For 3-D art that pops, make this adorable Jack O’ Lantern and a fluffy ghost that can almost fly off the page!
Benefits of this Activity
This occupational therapy activity is a wonderful way to work on fine motor skills, sensory processing and executive functioning. Here are some ideas how to transform this cute craft into a therapeutic activity.
OT Pro Tips:
Tactile Play and Exposure to Wet Textures
This shaving cream play has a purpose! Some children love the feel of wet, slimy textures, but other’s prefer to avoid messy play. For those kids who have sensory processing challenges or tend to have tactile sensitivity, it’s best practice to offer a paint brush to paint on the puffy paint.
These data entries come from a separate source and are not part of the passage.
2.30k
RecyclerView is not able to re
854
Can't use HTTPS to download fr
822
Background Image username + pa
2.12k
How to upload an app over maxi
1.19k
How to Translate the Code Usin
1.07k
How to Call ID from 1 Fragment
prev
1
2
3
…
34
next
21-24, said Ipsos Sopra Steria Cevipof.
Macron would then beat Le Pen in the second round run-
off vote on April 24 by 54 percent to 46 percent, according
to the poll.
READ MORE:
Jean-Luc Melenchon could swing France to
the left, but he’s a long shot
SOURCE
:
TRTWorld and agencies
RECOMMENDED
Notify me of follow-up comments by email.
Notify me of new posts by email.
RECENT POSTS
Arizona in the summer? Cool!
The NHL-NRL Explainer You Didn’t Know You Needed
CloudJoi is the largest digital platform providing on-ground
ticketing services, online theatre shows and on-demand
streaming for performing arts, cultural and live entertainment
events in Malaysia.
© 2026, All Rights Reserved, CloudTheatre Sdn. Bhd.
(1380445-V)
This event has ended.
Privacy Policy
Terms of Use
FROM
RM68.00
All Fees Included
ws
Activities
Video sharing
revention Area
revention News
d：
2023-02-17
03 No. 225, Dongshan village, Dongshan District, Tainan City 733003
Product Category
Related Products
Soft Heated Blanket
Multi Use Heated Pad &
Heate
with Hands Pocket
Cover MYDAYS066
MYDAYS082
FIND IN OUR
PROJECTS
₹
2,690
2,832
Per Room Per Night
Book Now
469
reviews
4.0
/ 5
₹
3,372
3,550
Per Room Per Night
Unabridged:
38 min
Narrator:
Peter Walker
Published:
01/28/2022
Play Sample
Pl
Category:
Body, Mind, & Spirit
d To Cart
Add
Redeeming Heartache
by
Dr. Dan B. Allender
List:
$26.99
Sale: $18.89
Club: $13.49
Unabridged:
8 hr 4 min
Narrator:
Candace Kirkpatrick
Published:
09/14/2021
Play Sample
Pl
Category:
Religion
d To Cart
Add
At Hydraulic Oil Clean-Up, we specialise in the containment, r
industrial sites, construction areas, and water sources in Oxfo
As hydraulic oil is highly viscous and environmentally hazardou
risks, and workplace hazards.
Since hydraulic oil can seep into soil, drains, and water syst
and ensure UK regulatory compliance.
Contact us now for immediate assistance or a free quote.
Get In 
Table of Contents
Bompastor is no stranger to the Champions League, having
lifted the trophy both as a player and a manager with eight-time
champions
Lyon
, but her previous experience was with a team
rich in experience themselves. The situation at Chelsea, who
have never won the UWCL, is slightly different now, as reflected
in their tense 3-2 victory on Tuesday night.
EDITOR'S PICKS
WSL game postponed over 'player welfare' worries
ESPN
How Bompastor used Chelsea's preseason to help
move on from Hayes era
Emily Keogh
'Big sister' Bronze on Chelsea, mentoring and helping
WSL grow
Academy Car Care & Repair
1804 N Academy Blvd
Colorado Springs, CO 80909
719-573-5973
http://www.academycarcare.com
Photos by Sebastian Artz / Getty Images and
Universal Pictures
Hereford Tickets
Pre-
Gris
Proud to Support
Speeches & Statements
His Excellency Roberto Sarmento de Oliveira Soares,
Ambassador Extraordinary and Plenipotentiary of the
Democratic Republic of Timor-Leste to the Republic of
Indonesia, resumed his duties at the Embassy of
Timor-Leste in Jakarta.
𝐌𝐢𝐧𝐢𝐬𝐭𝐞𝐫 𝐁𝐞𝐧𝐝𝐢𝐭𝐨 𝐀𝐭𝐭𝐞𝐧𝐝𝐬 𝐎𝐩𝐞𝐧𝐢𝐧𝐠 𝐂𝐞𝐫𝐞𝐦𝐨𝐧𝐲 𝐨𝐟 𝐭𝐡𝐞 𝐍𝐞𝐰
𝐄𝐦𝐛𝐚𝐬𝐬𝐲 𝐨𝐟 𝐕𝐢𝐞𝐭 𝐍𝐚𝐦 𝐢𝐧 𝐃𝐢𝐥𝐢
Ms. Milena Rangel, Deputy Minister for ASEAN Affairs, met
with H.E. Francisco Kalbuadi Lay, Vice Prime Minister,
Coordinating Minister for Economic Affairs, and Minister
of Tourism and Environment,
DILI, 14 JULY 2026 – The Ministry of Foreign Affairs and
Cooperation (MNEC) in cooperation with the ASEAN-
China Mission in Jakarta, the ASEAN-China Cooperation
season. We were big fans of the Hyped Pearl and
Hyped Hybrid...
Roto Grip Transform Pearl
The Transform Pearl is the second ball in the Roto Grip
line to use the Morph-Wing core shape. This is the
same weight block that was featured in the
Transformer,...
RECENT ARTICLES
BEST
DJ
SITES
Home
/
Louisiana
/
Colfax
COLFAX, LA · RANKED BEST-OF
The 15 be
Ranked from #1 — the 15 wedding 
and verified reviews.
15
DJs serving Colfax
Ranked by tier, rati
You can even use a spoon to heap on the paint for an even puffier effect.
Reinforce Shape Recognition and Fine Motor Skills
For toddlers or young preschoolers, talk about how to make basic shapes such as a circle for the pumpkin and and oval for ghosts.
Trace or draw triangle and oval shapes out of black construction paper to work on basic shape formations as well as cutting skills.
Practice following step by step directions
To reinforce organization and following directions, write out the steps, draw a simple picture or verbally tell the child how to follow each step.
- White Elmer’s school glue
- White shaving cream (Barbasol brand works well)
- Orange food coloring or Orange tempura paint
- Paint brush
- Construction paper or cardstock
- Plastic container such as a tall cup or recycled yogurt container
- Mix equal parts white glue and shaving cream. For an orange pumpkin, add the food coloring or tempura paint to the glue first.
- Fold the mixture gently until mixed. Avoid overmixing. This helps keep the shaving cream fluffy.
- Put the mixture onto the paper and spread it around with a paint brush. Be generous with the amount if you want it to dry more puffy.
- Set on a drying rack or dry flat on a cookie sheet. Let dry overnight.